The Crown is something new and different. The competition has been played only once before, two years ago at Caves Valley in Maryland with Spain winning. The LPGA needed friendly, enthusiastic environments to introduce its most innovative competition and bringing it to the Chicago area this year and Korea in 2018 fit that requirement to a tee. The Chicago area knows about women’s golf because it has been welcoming such big competitions for well over 100 years.

One of the very first great American players was a Chicago woman, Bessie Anthony. She won the first three national championship put on by the top organization of that era – the Women’s Western Golf Association – in 1901, 1902 and 1903. All three were played on Chicago area courses as was the 1903 U.S. Women’s Amateur. Anthony won that one, too, at Chicago Golf Club.

Another Chicago woman. Elaine Rosenthal, won the Women’s Western Amateur three times between 1915 and 1925 and that tournament – one of the two biggest for women until the LPGA was founded – was played at Chicago courses 12 times in the next 24 years leading into the LPGA’s debut season.

The first U.S. Women’s Open champion in 1946 was Patty Berg, who represented St. Andrews Golf Club in West Chicago for over 50 years. She was also one of the 13 founders of the LPGA.

The first LPGA season consisted of only six tournaments and one, called the Chicago Weathervane, was played at Skycrest Country Club (now Twin Orchard in Long Grove) with Louise Suggs winning.

The U.S. Women’s Open would come to the Chicago area three more times – victories by Sandra Hayne in 1974 and Pat Bradley in 1981 at LaGrange Country Club and by Australian Karrie Webb in 2000 at the Merit Club. That was the first big event at the private facility and the only one until the UL International Crown tees off.

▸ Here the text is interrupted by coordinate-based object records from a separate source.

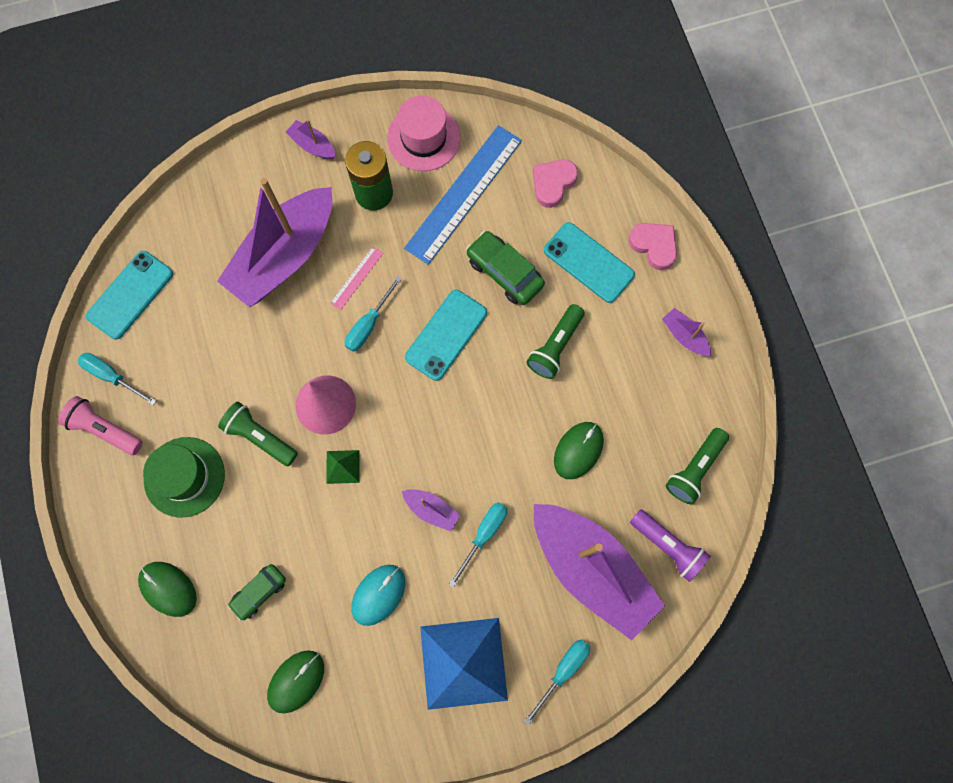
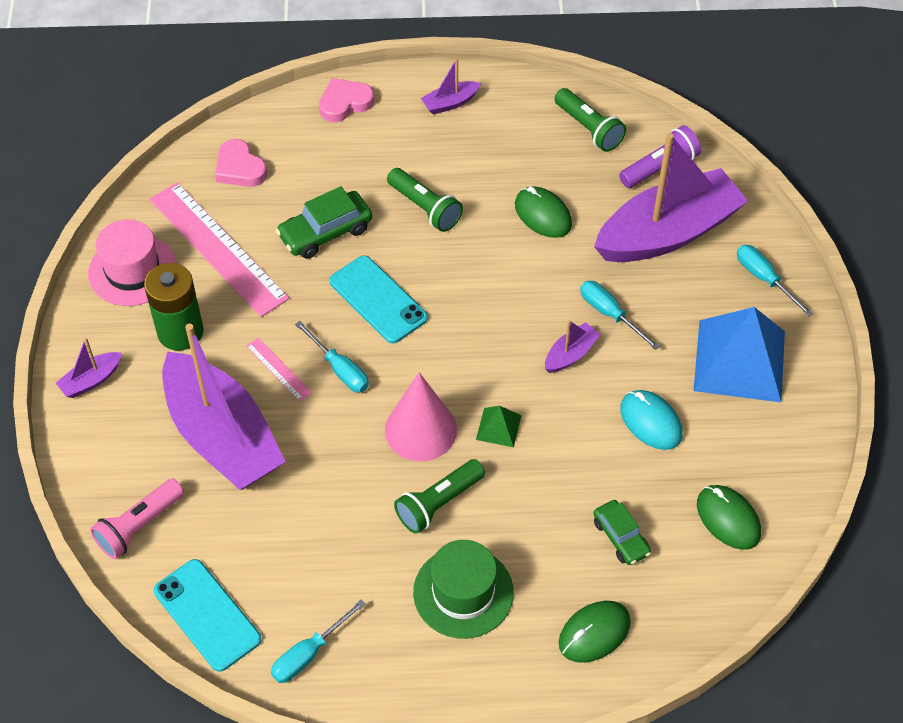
camera: 75 degrees left, 20 degrees down
pink flashlight [58,396,143,455] -> pink flashlight moved to [90,478,184,559]
blue ruler [404,125,522,265] -> pink ruler [150,182,289,317]
turquoise phone [544,222,635,303] -> none

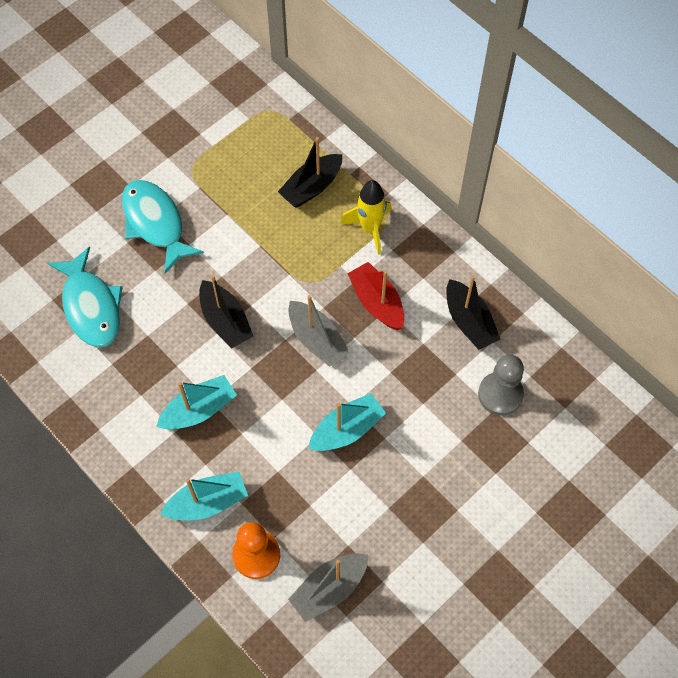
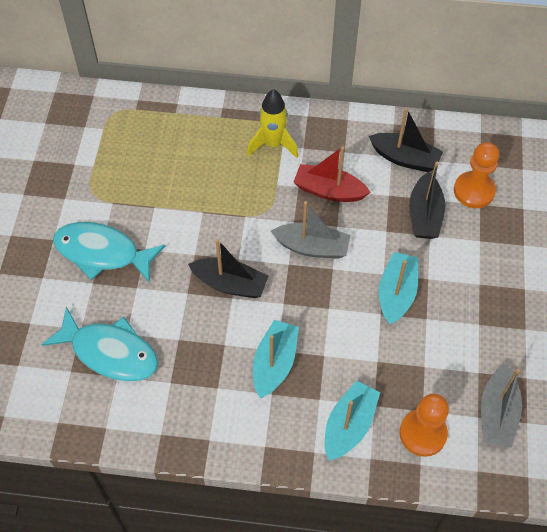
camera: 40 degrees left, 5 degrees down
black boat [278,137,342,208] -> black boat moved to [409,161,445,239]
grey pawn [478,355,524,416] -> orange pawn [454,142,499,208]

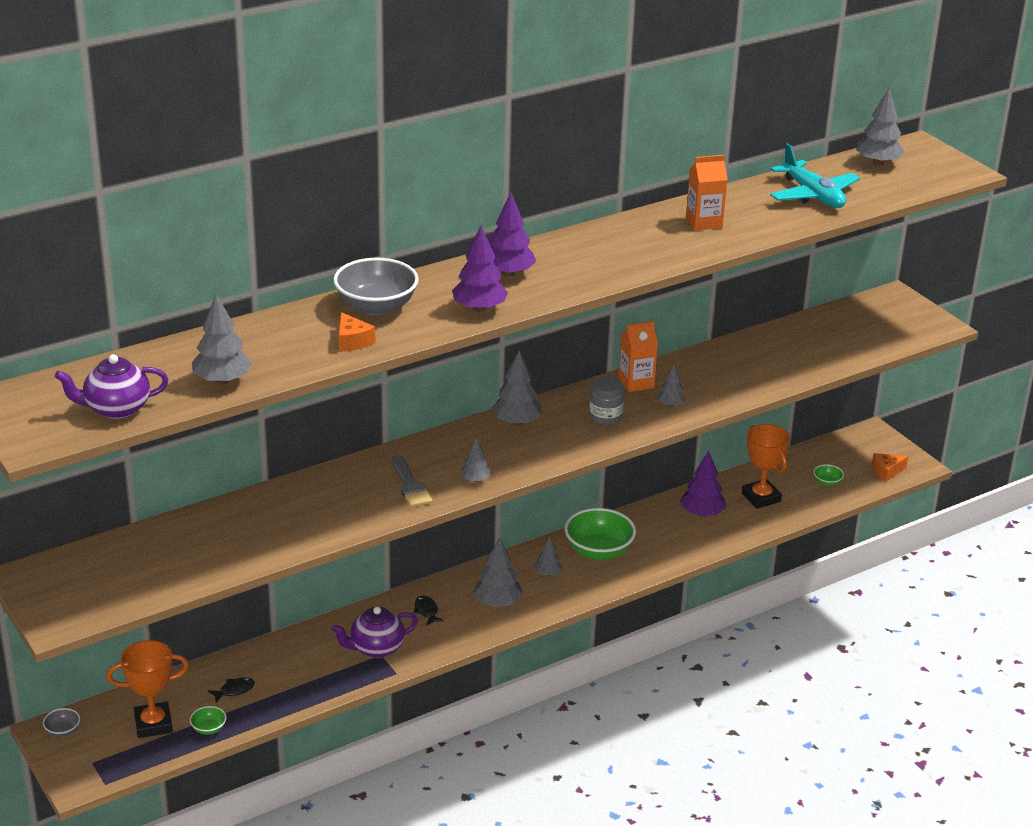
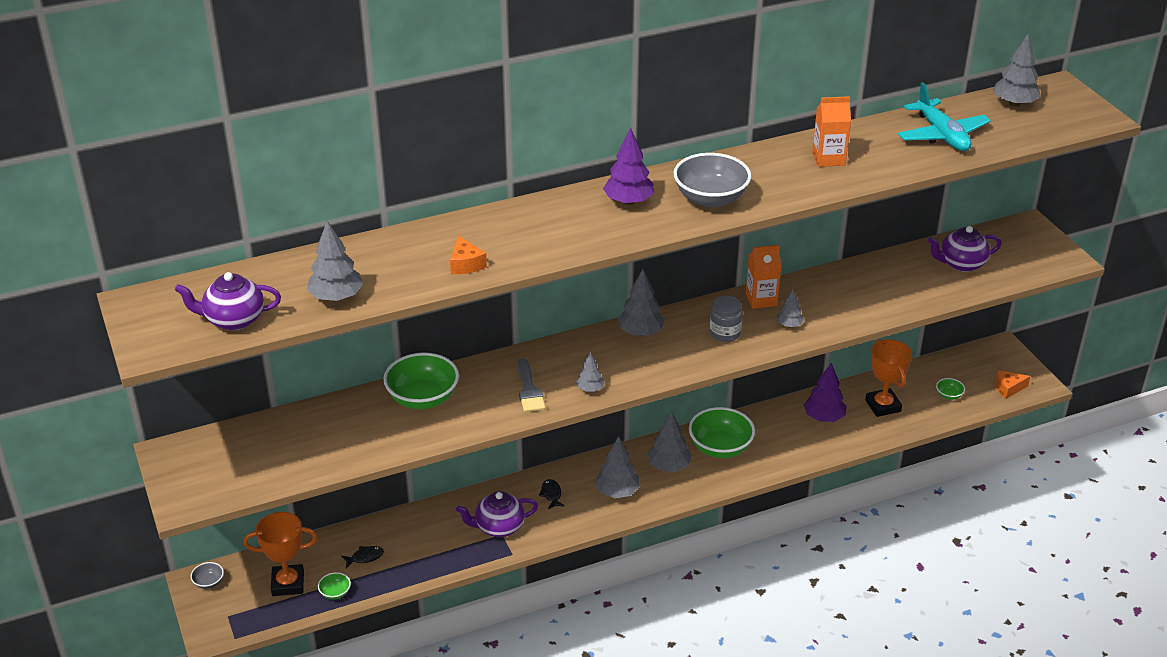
camera: 10 degrees right, 5 degrees up
grey bowl [333,258,419,316] -> grey bowl moved to [673,153,752,208]
purple tree [452,226,508,312] -> none
grey tree [534,537,562,576] -> grey tree [648,411,692,472], size x1.73
none -> green bowl [383,353,459,409]
none -> purple teapot [928,226,1001,272]

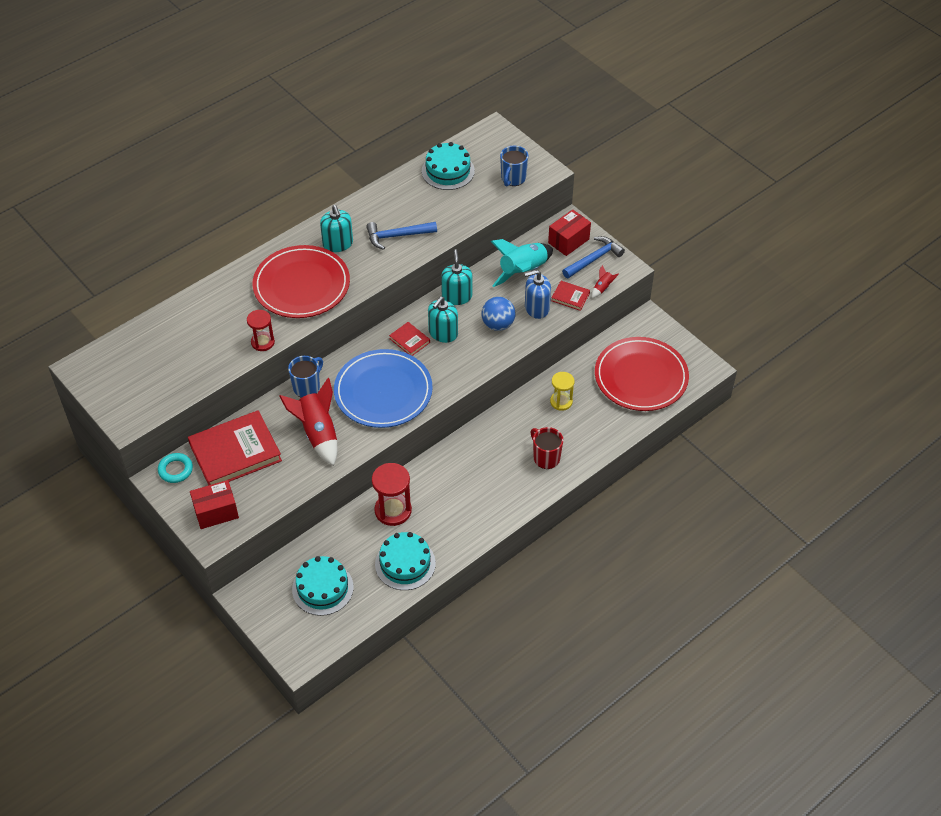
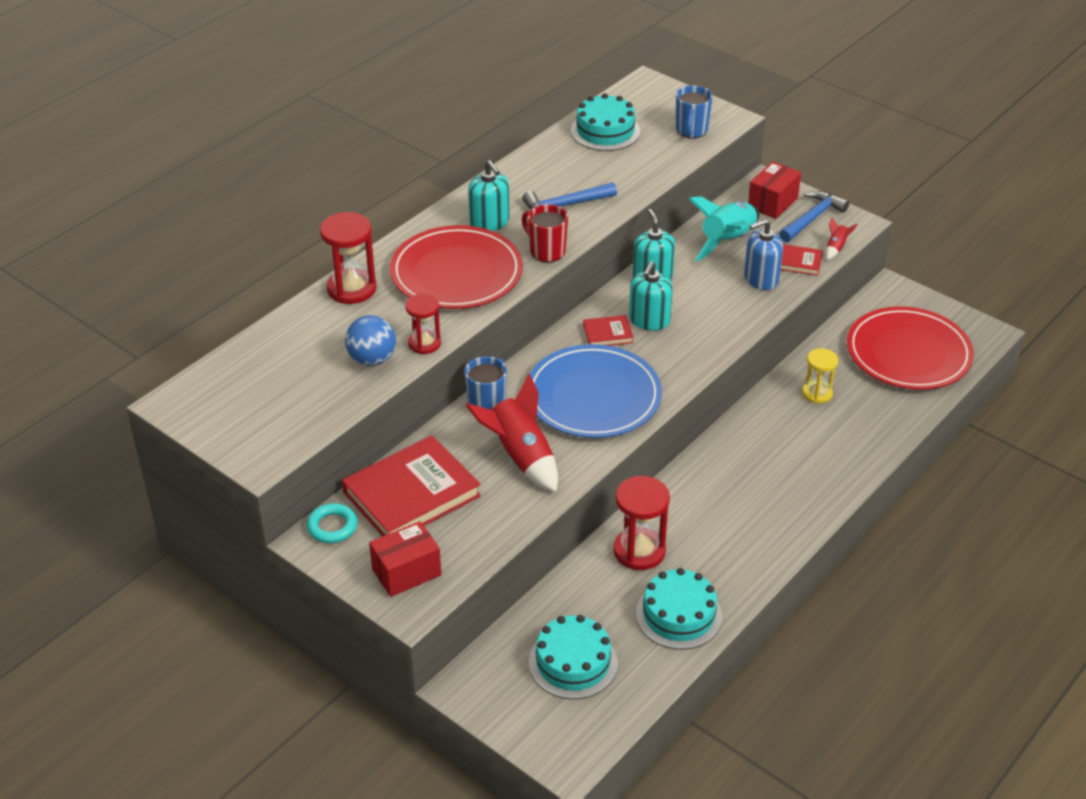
camera: 10 degrees left, 10 degrees down
red book [389,322,430,356] -> red book turned 45 degrees counterclockwise [583,315,633,346]
blue ball [481,297,515,331] -> blue ball moved to [345,315,396,366]
red mug [530,427,564,469] -> red mug moved to [522,205,568,262]
none -> red hourglass [320,212,377,304]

Carol Mann, a World Golf Hall of Famer who grew up in Olympia Fields, also was a U.S. Women’s Open champion in 1965 – a year after she won the Women’s Western Open, a tournament that’s no longer held. The Women’s Western Open was considered a major championship during its run from 1930 to 1967 and was played on Chicago courses 13 times.

The LPGA has made other inroads in the Chicago area for 54-hole tournaments. Betty Burfeindt won the Child & Family Services Open at Midlane, in Wadsworth, in 1973. The LPGA returned for a three-year run of events with the Chicago Sun-Times as title sponsor from 1991 to 1993. Martha Nause won the first with a spectacular birdie-birdie-eagle finish at Oak Brook Golf Club, holing out from the fairway on her last shot. Dottie Mochrie (now Pepper) and Cindy Schreyer were the other champions of that event.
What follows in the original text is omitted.